* Excerpted data
=== Section Start ===

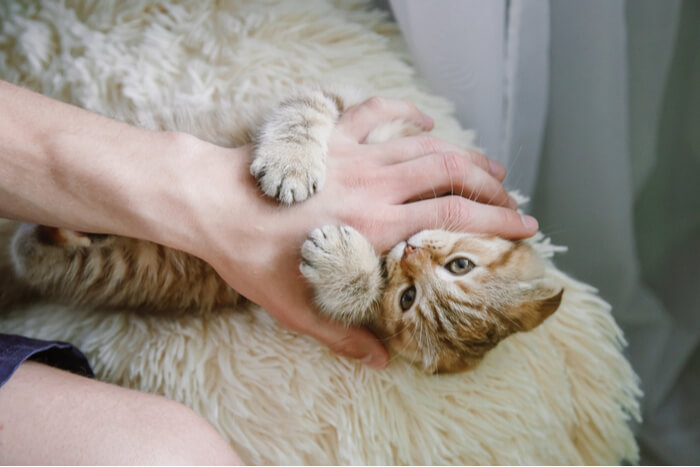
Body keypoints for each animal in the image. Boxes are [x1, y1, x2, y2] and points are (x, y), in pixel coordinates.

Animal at [6, 87, 564, 372]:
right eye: (460, 264)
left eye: (407, 299)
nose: (407, 252)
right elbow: (306, 108)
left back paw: (57, 232)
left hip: (121, 266)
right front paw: (291, 160)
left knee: (37, 252)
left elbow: (354, 301)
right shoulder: (352, 109)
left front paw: (350, 270)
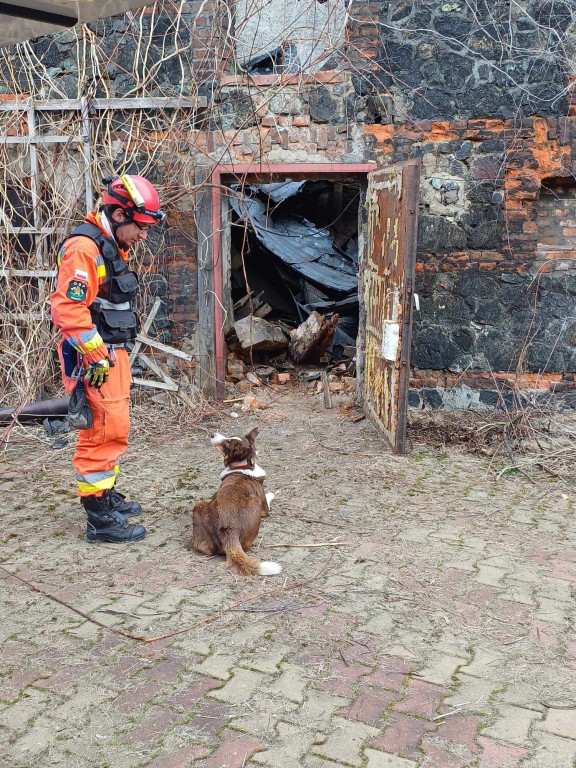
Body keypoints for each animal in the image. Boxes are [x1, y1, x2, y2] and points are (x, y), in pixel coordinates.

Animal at [192, 428, 282, 572]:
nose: (212, 434)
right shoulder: (264, 510)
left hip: (199, 505)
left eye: (226, 444)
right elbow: (269, 496)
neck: (243, 465)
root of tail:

=== Section End ===

* Task instructions
Exactly the lines from the one containing "right eye: (460, 264)" through the last line of the material above, both included and free of pictures, should make up your answer, please.

* Expected output
right eye: (460, 264)
left eye: (407, 299)
nose: (407, 252)
right elbow: (306, 108)
left back paw: (57, 232)
left hip: (121, 266)
right front paw: (291, 160)
left knee: (37, 252)
left elbow: (354, 301)
right shoulder: (352, 109)
left front paw: (350, 270)
Body keypoints for each animal in the image. Boxes are [x1, y1, x2, y2] and points are (x, y), in pixel coordinates.

Animal at [192, 428, 282, 572]:
nose: (212, 434)
right shoulder: (264, 510)
left hip: (199, 505)
left eye: (226, 444)
right elbow: (269, 496)
neck: (243, 465)
root of tail:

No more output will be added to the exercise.